[Supplied data]

>>>

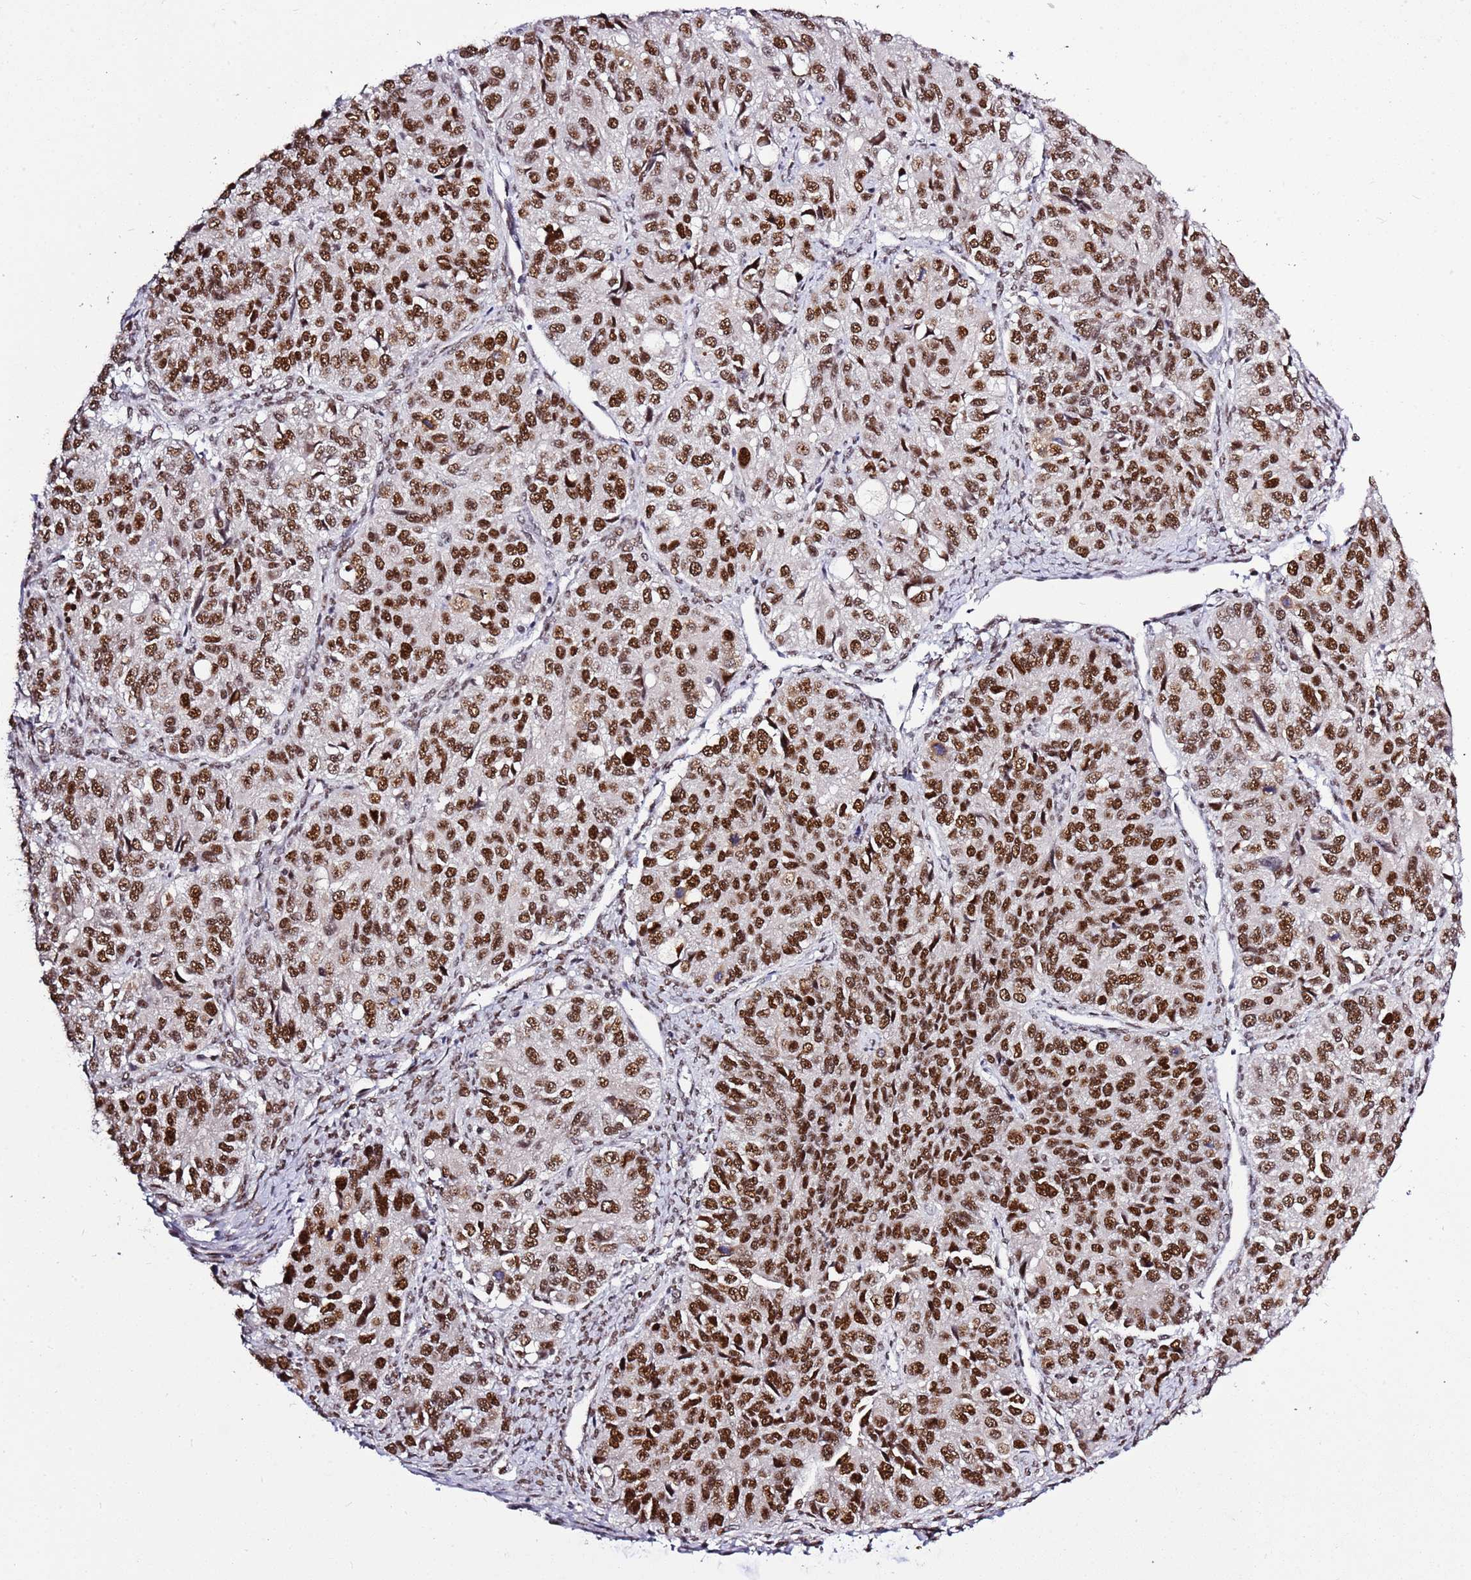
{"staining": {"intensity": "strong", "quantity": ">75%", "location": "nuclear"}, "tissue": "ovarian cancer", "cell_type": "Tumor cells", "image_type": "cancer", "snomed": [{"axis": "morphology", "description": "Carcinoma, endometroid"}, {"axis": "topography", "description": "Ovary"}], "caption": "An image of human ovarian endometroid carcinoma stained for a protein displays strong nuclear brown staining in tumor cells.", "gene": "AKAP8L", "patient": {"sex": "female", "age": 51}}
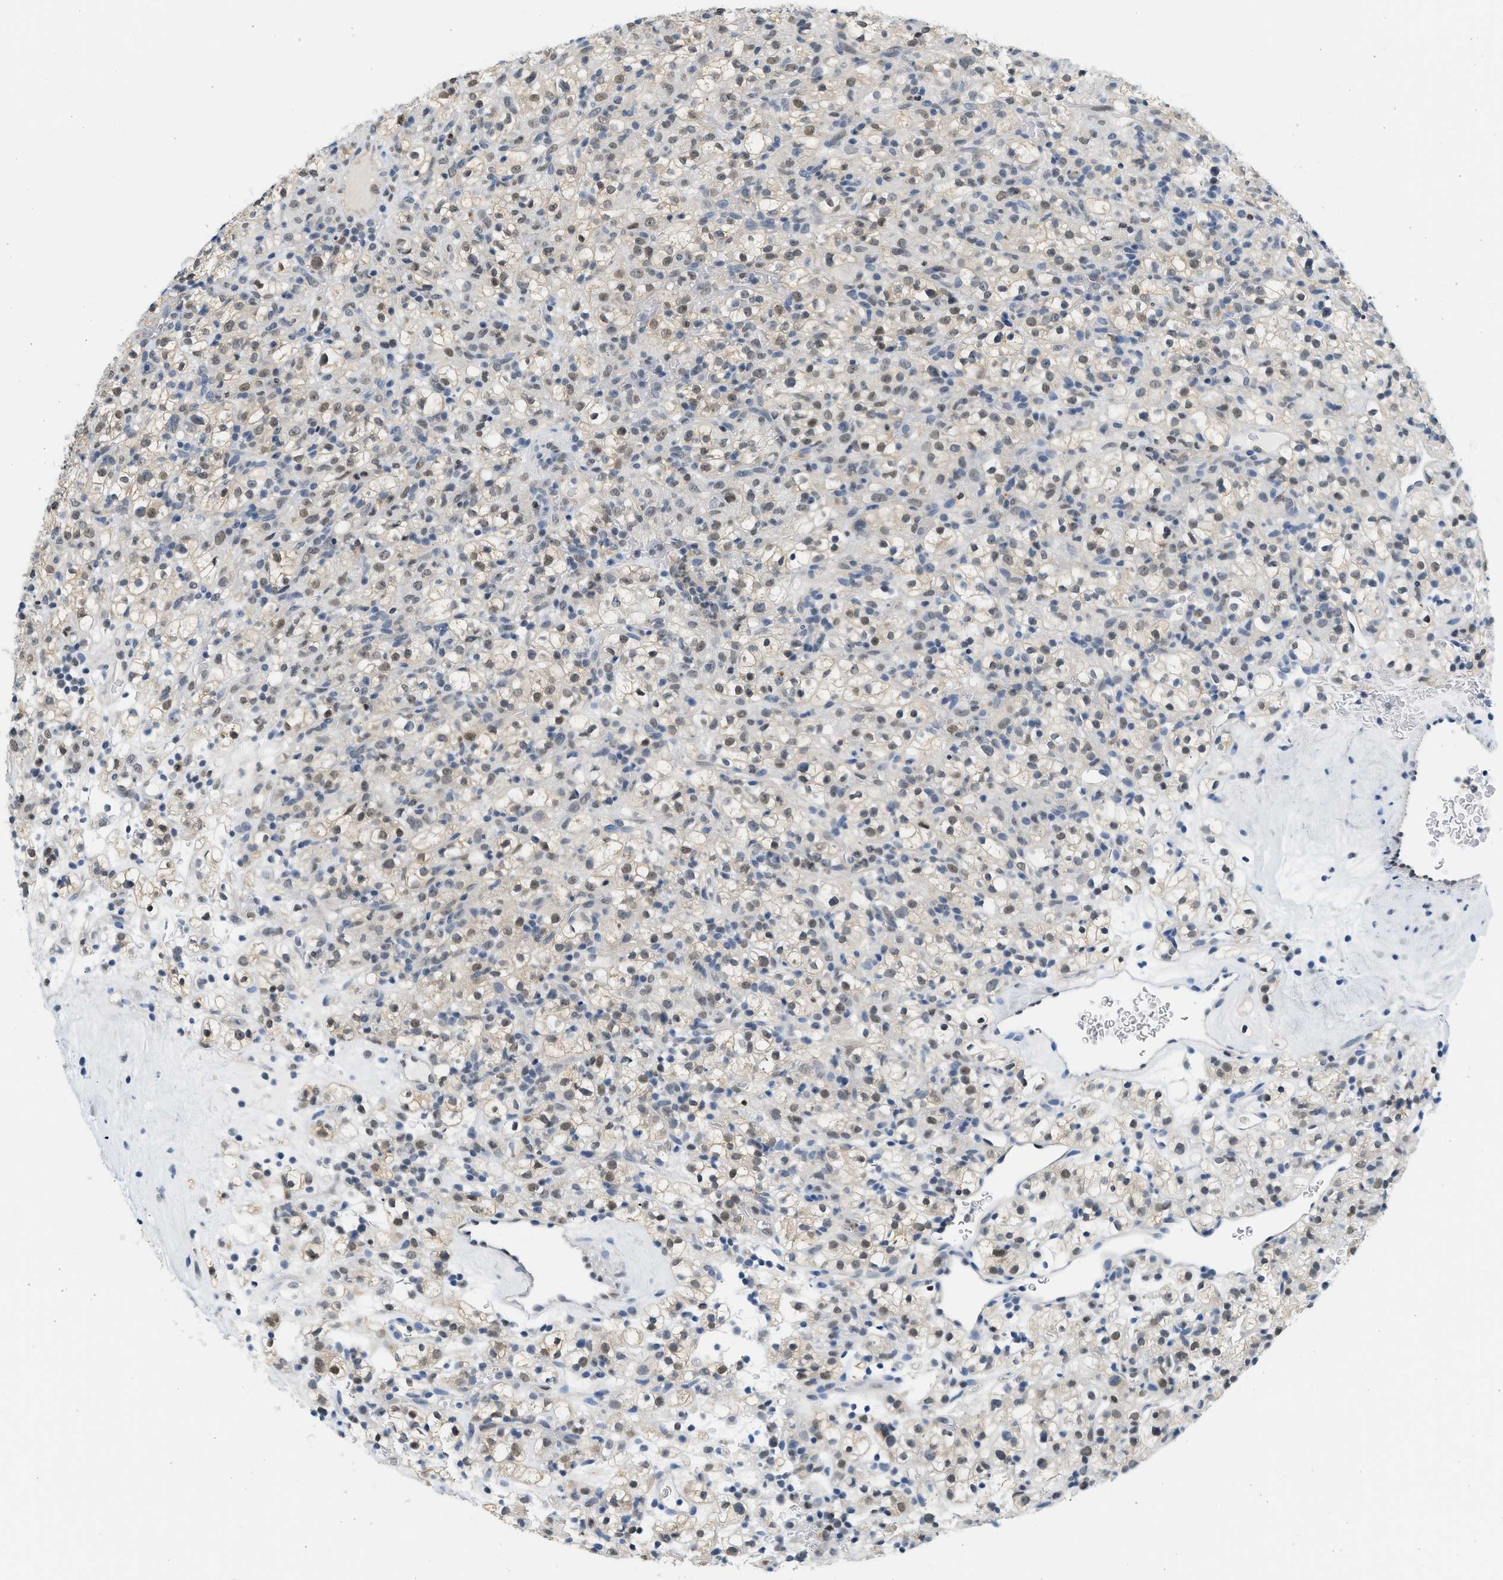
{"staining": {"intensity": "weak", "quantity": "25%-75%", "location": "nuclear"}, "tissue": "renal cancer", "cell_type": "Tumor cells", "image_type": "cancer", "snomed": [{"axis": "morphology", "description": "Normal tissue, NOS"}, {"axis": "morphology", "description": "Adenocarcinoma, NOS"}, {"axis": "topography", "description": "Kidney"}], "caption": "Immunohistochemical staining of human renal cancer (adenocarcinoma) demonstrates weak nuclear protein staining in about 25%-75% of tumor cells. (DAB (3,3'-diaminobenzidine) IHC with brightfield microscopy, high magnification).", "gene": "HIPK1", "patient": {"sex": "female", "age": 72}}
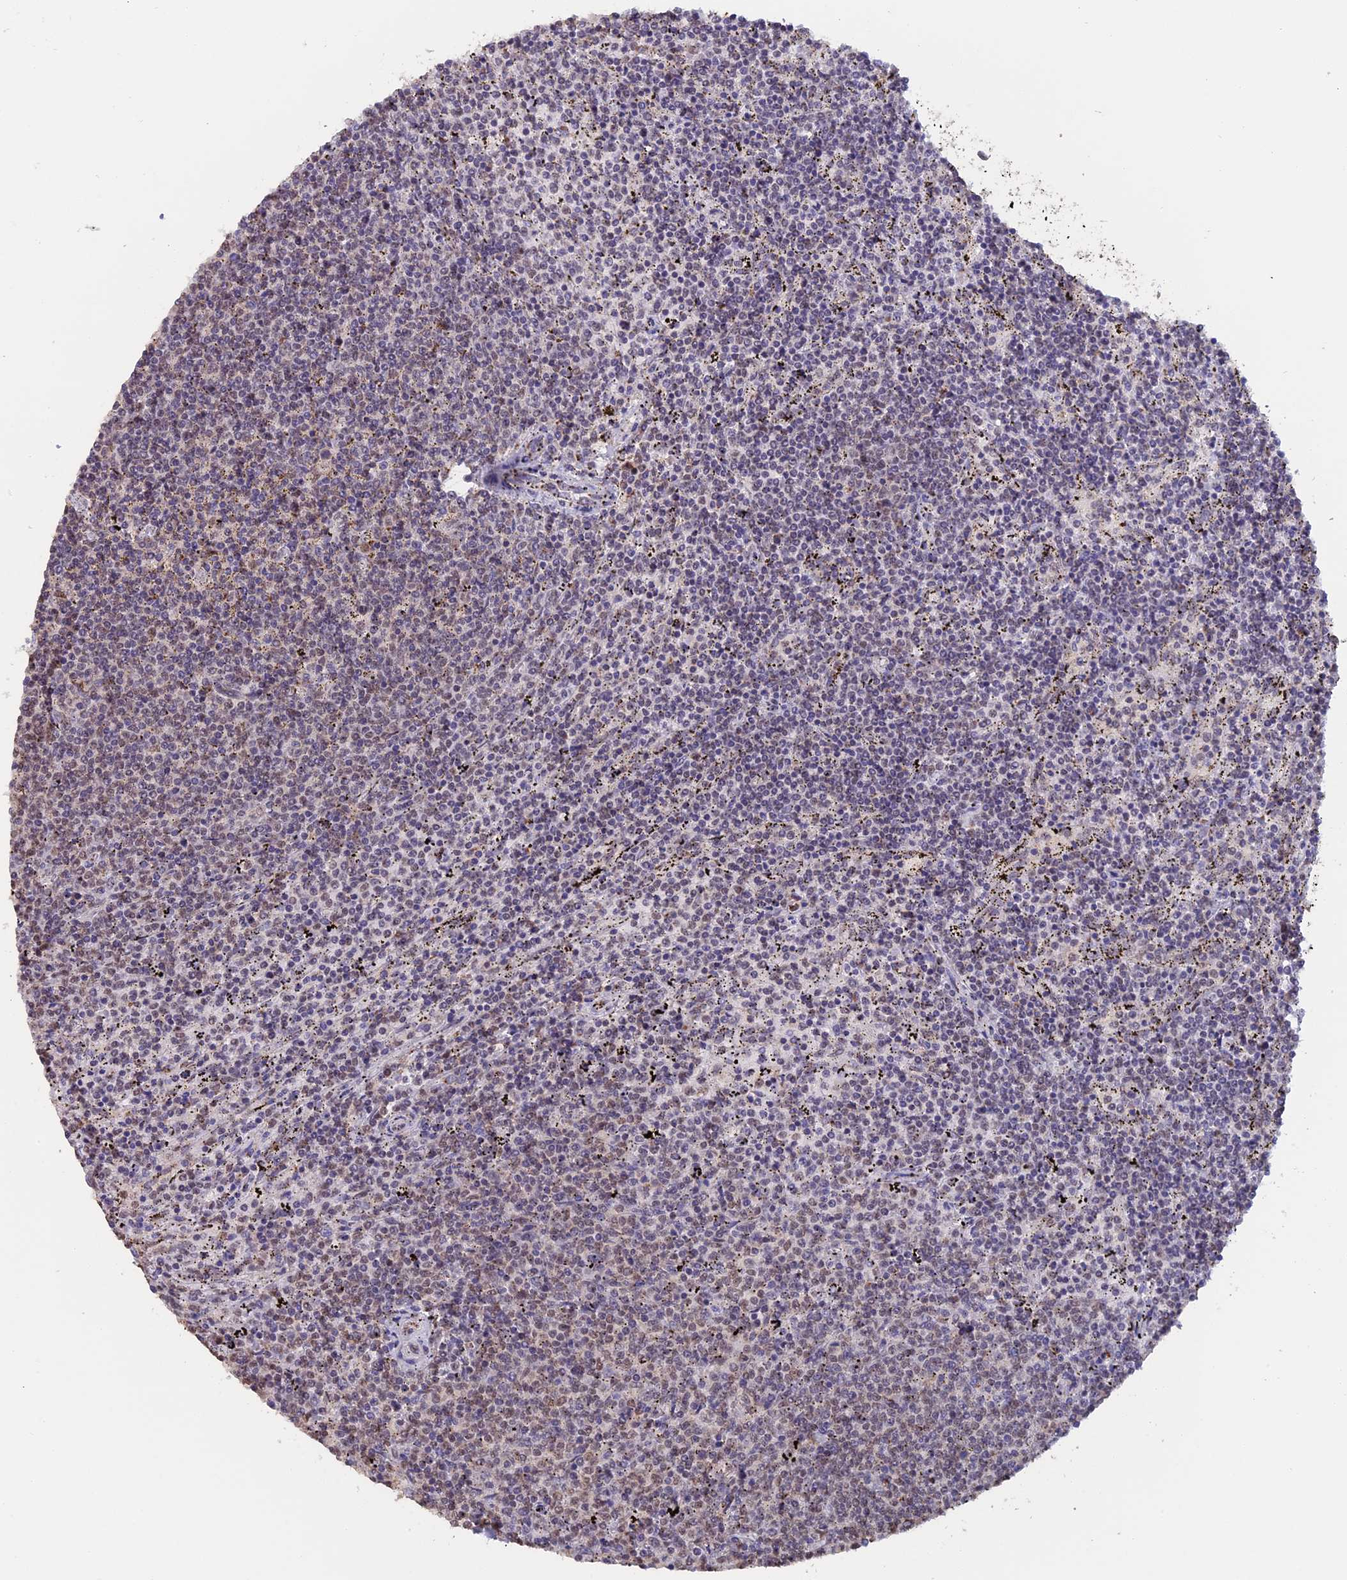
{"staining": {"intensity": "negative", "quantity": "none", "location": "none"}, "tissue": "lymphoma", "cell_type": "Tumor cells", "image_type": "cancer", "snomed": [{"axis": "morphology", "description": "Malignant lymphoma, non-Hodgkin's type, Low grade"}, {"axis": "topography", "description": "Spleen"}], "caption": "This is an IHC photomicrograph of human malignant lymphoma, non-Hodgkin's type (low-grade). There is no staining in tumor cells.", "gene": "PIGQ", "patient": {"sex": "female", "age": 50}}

<<<

The full data, repeated exactly and stripped of its pictures, is the expected answer.

{"staining": {"intensity": "strong", "quantity": ">75%", "location": "nuclear"}, "tissue": "ovarian cancer", "cell_type": "Tumor cells", "image_type": "cancer", "snomed": [{"axis": "morphology", "description": "Carcinoma, endometroid"}, {"axis": "topography", "description": "Ovary"}], "caption": "An image of human ovarian endometroid carcinoma stained for a protein displays strong nuclear brown staining in tumor cells.", "gene": "AKAP8L", "patient": {"sex": "female", "age": 51}}
{"staining": {"intensity": "weak", "quantity": "25%-75%", "location": "nuclear"}, "tissue": "renal cancer", "cell_type": "Tumor cells", "image_type": "cancer", "snomed": [{"axis": "morphology", "description": "Normal tissue, NOS"}, {"axis": "morphology", "description": "Adenocarcinoma, NOS"}, {"axis": "topography", "description": "Kidney"}], "caption": "Immunohistochemical staining of human renal cancer (adenocarcinoma) demonstrates weak nuclear protein staining in about 25%-75% of tumor cells. (DAB (3,3'-diaminobenzidine) IHC with brightfield microscopy, high magnification).", "gene": "HIPK1", "patient": {"sex": "female", "age": 72}}
{"staining": {"intensity": "negative", "quantity": "none", "location": "none"}, "tissue": "lymphoma", "cell_type": "Tumor cells", "image_type": "cancer", "snomed": [{"axis": "morphology", "description": "Malignant lymphoma, non-Hodgkin's type, Low grade"}, {"axis": "topography", "description": "Spleen"}], "caption": "This is an IHC photomicrograph of human malignant lymphoma, non-Hodgkin's type (low-grade). There is no staining in tumor cells.", "gene": "PIGQ", "patient": {"sex": "female", "age": 50}}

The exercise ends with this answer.